Which is why we need an in vitro test for PEM, to eliminate the risk for patients. That would be a game changer for research.
Yes, ethics can pose inconvenient dilemmas. Goodness knows as a human being I have made enough mistakes myself, which is why I conclude one has to make it a rule to face up to ethical issues and respond constructively rather than ignore them. To which end it helps to discuss and debate and listen to other peoples' opinions. So here is mine.
I once did a stint briefly employed in ethical vetting of sponsorship partners for a charity. It was salutory to learn what people working for companies can do following simple motivations, like a fiduciary responsibility for the pursuit of profit, if ethical oversight is absent.
Profit is not the only motivation which can lead to unethical behaviour, science can too.
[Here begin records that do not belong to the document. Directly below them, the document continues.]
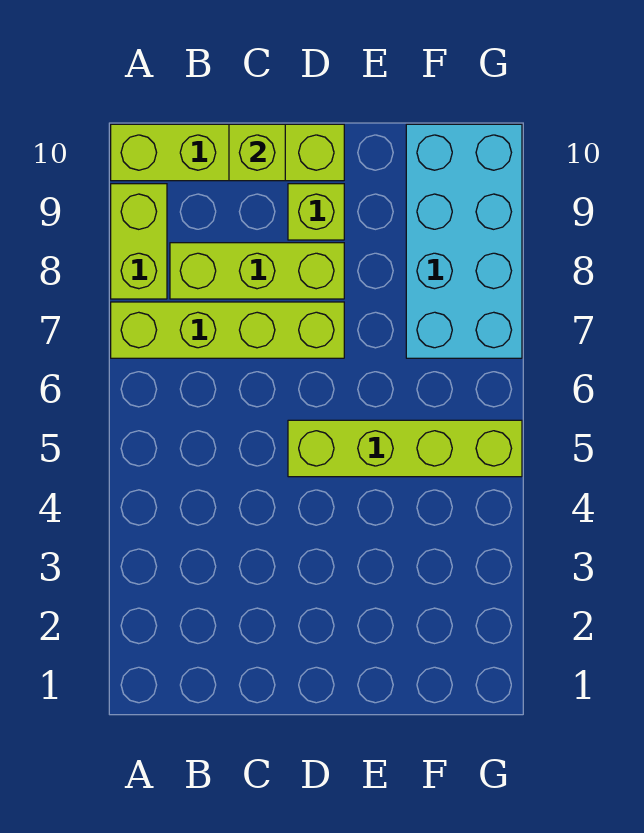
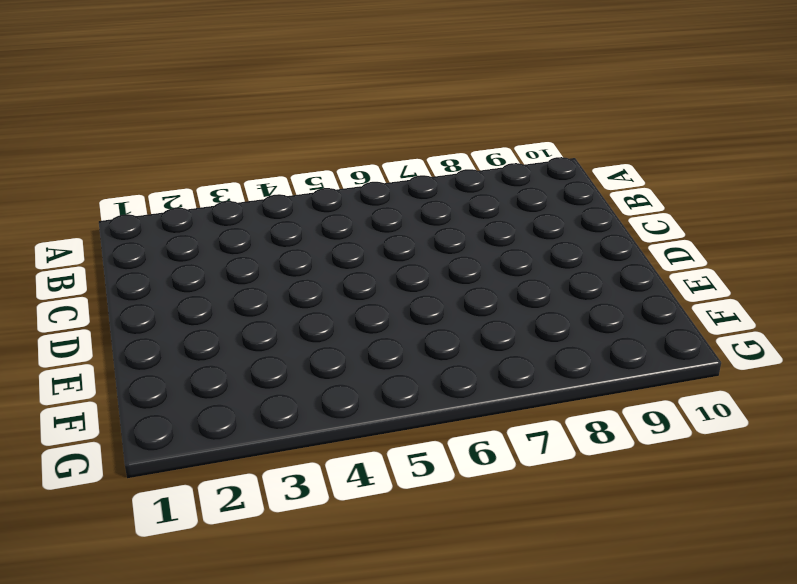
none -> lime 1x4 brick [111,302,344,358]
none -> lime 1x2 brick [111,184,167,299]

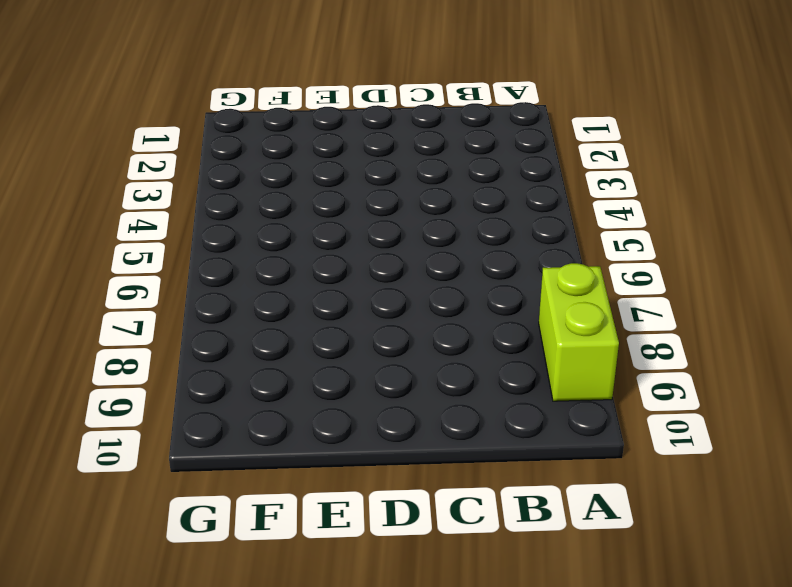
none -> lime 1x4 brick [111,302,344,358]
none -> lime 1x4 brick [111,124,344,181]

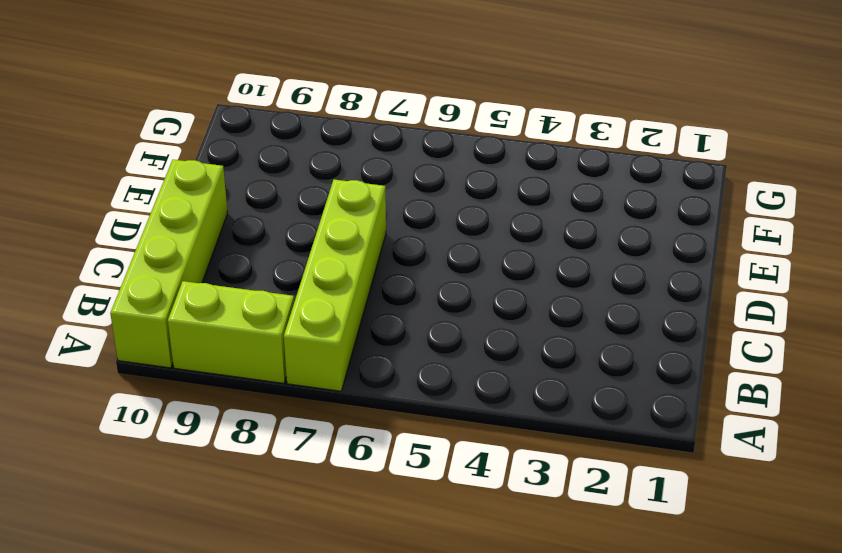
none -> lime 1x3 brick [170,243,344,299]
none -> lime 1x4 brick [288,420,522,477]

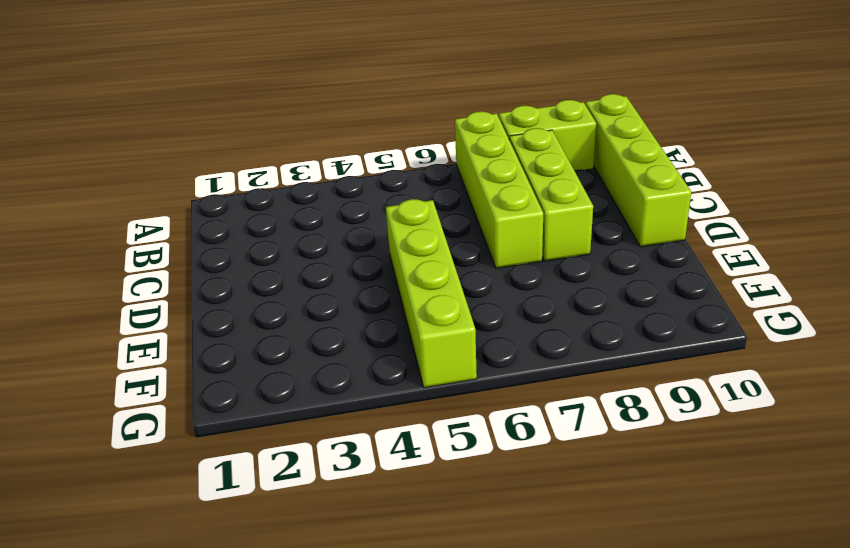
none -> lime 1x1 brick [288,184,344,240]
none -> cyan 2x4 brick [406,124,522,358]

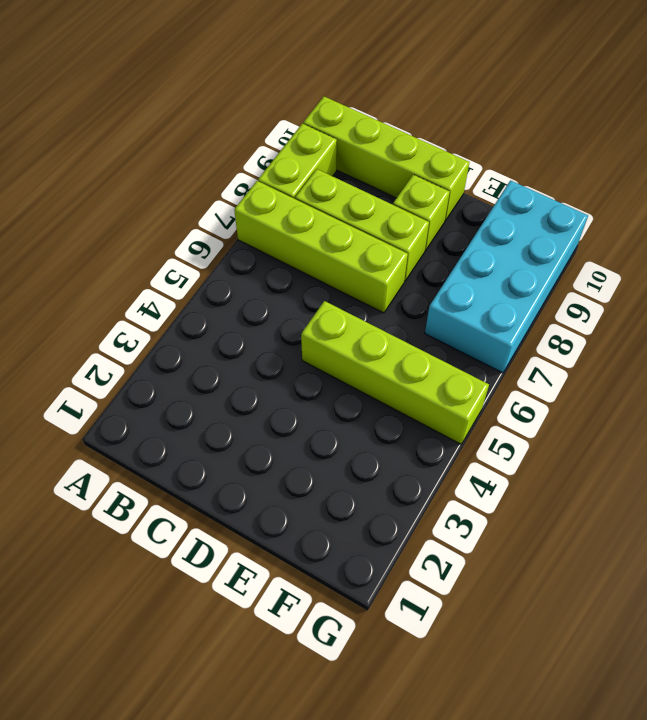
none -> lime 1x1 brick [229,124,285,181]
We see increasing instances where desire for personal career success distorts science and replaces truth with plausible fiction, also the use of scientific publications for influencing.
Considering knowledge as power, the desire in ME's case is for scientific revolution, for PWME to be recognised after decades of being treated as abjects. We should be very careful where that takes us, as ends justifying means arguments, regarding experimentation on PWME, risk backfiring and justifying the cruelty of the mistaken psychologists we decry.
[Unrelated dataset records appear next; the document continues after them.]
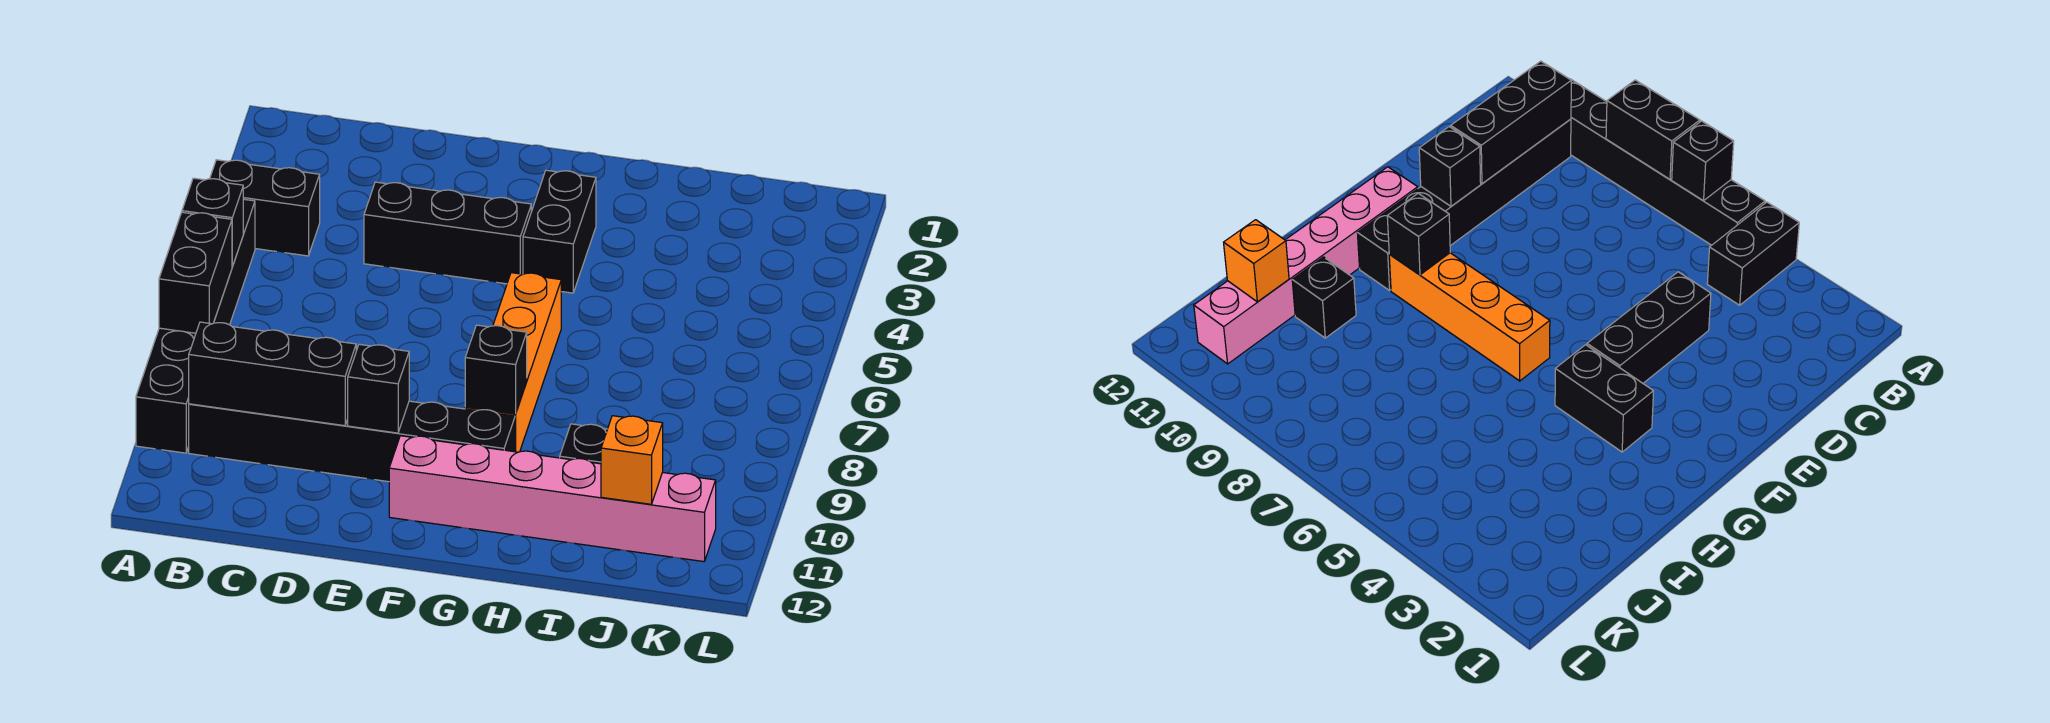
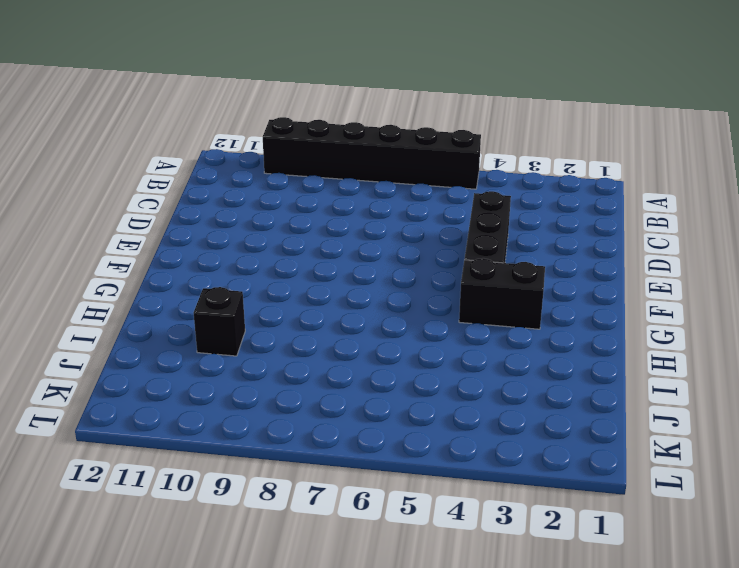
none -> black 1x2 brick [210,160,320,256]
none -> black 1x6 brick [189,401,515,482]
none -> pink 1x6 brick [389,436,716,562]

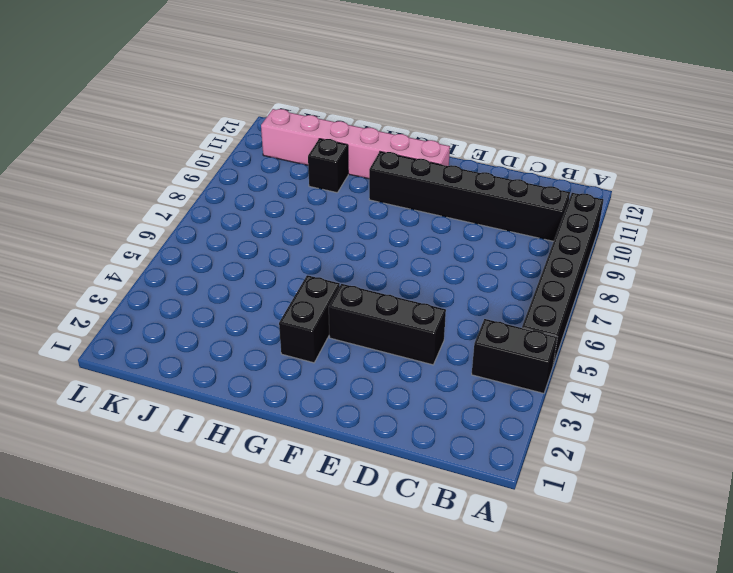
none -> orange 1x4 brick [465,273,561,452]
none -> black 1x1 brick [182,178,243,267]
none -> black 1x2 brick [159,212,232,333]

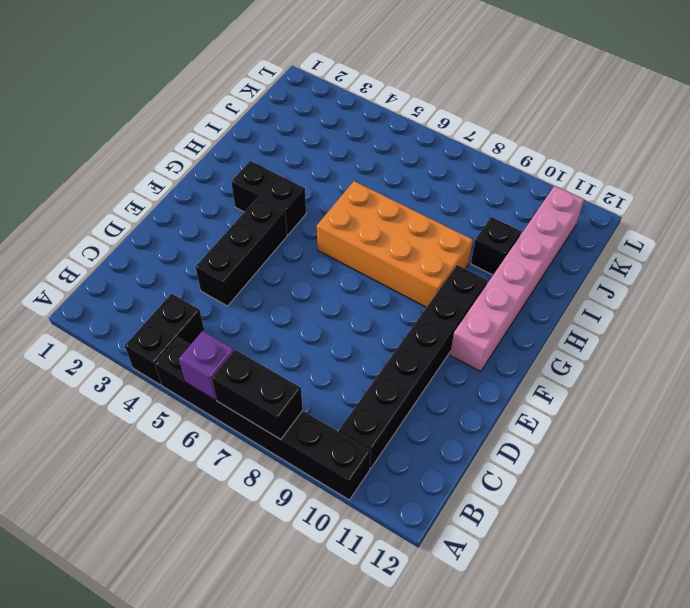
purple 1x1 brick [179,331,234,400] -> black 1x1 brick [182,178,243,267]
orange 2x4 brick [317,181,473,307] -> orange 1x4 brick [465,273,561,452]
none -> black 1x3 brick [189,322,356,426]
none -> black 1x1 brick [348,344,409,433]
none -> black 1x1 brick [465,325,527,414]

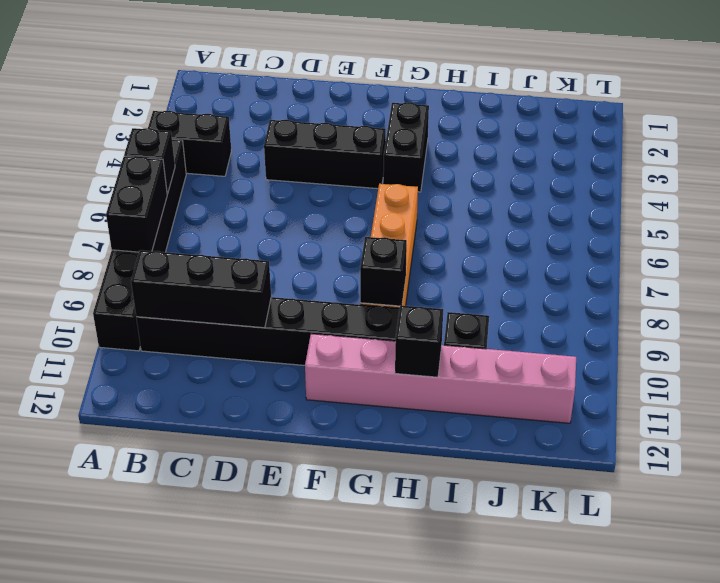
black 1x1 brick [395,305,443,377] -> black 1x1 brick moved to [348,344,409,433]
none -> orange 1x1 brick [601,416,663,504]

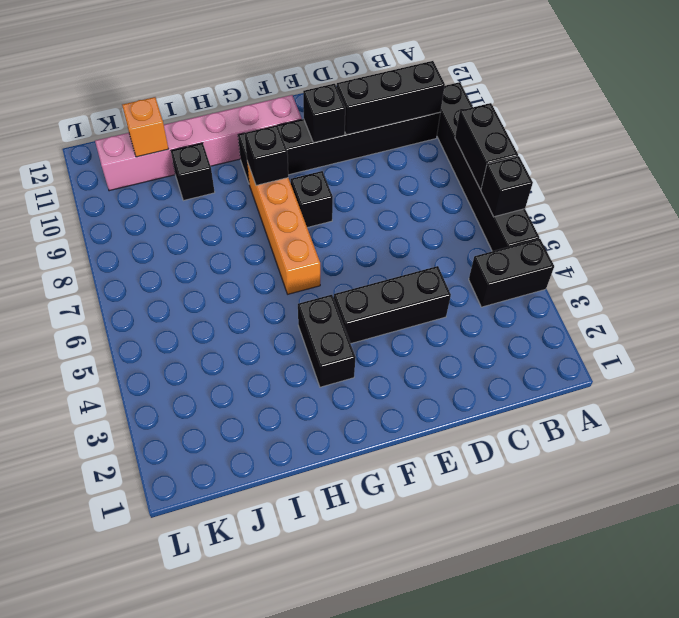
black 1x1 brick [291,171,333,228] -> none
Conversely both money and knowledge can help a lot if used wisely. The devil is in the detail.
Experimental investigation can be ethical if designers can be sufficiently inventive to get around ethical obstructions via experimental design,
in vitro methods would be very helpful for this.
I've long believed and said that the only way to truly solve this will involve research facilities with live-in patients long-term, so they can be monitored almost 24/7.
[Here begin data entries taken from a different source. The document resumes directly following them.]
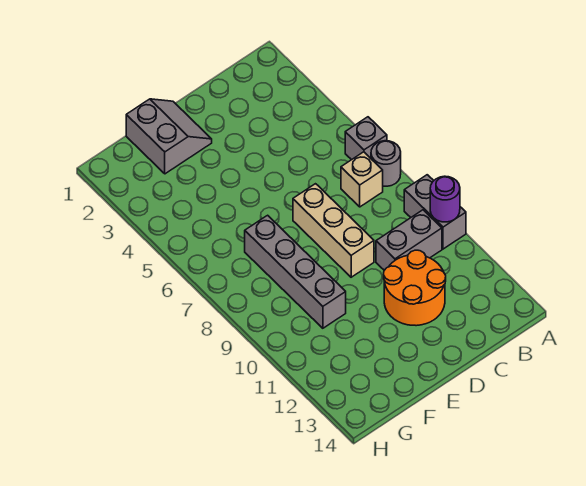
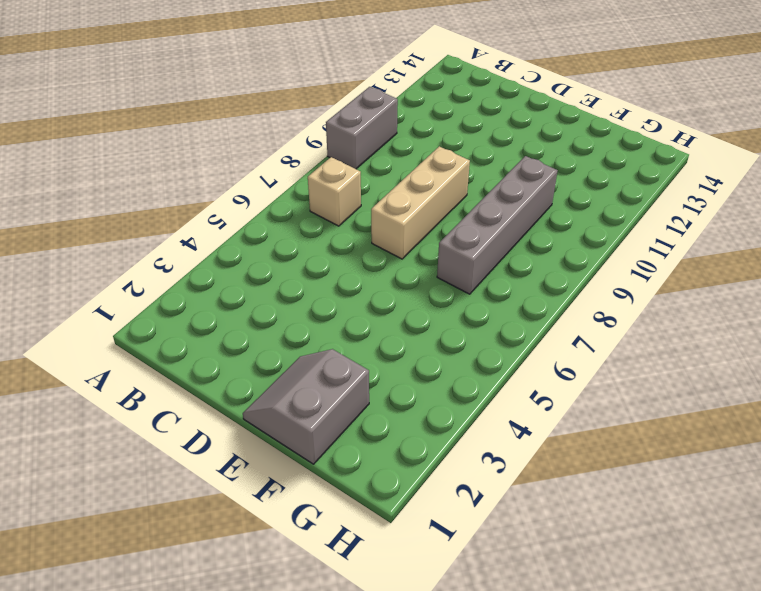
none -> grey 1x1 brick [345,117,387,160]
none -> grey 1x1 round brick [371,141,401,186]

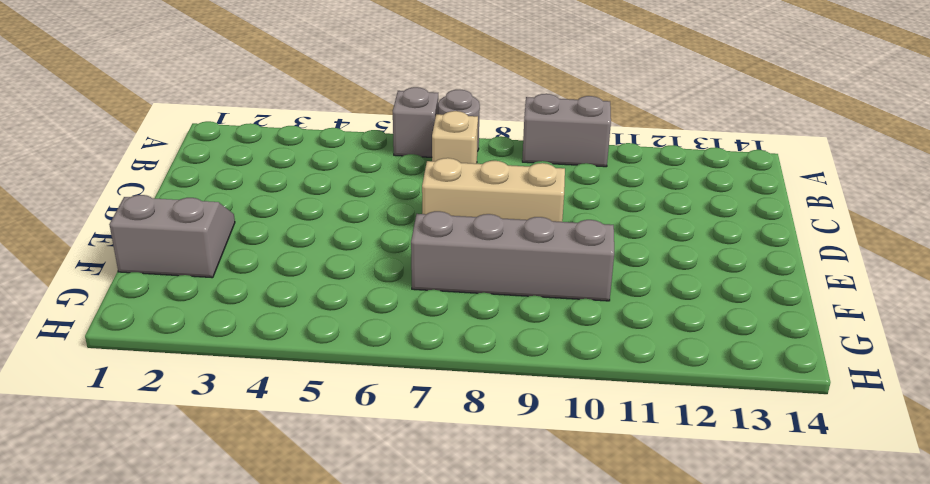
none -> grey 1x2 brick [376,210,442,270]
none -> orange 2x2 round brick [384,250,446,326]

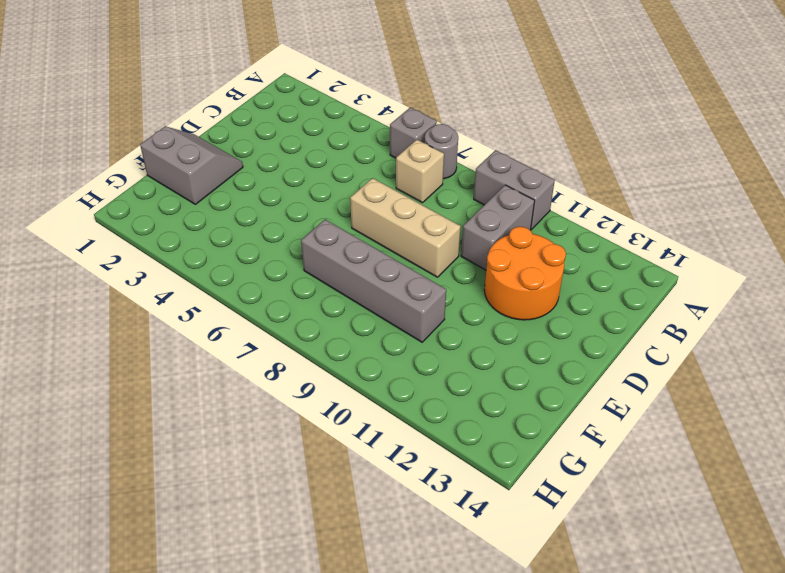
none -> purple 1x1 round brick [430,176,460,222]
I agree it might be ethical to monitor PWME in their daily activity for example and study self induced occurrences of PEM and compare these with healthy controls. It might even be more informative.
To my mind exercise challenge for PWME is like asking a diabetic to do without insulin to see what happens, it just ain't right. We already know this and bravado doesn't help any. You end up with a scenario comparable to lining up "brave" servicemen in a nuclear detonation zone to see what effect it has, hindsight proves they shouldn't have done that but they did.
If we learn anything from that, it should be not to repeat the error of unethical treatment of human beings. If you know something is harmful, the ethical choice is not to deliberately inflict it on others, whether part of an experiment or not. Experimentalists ought to face and rise to that challenge IMHO.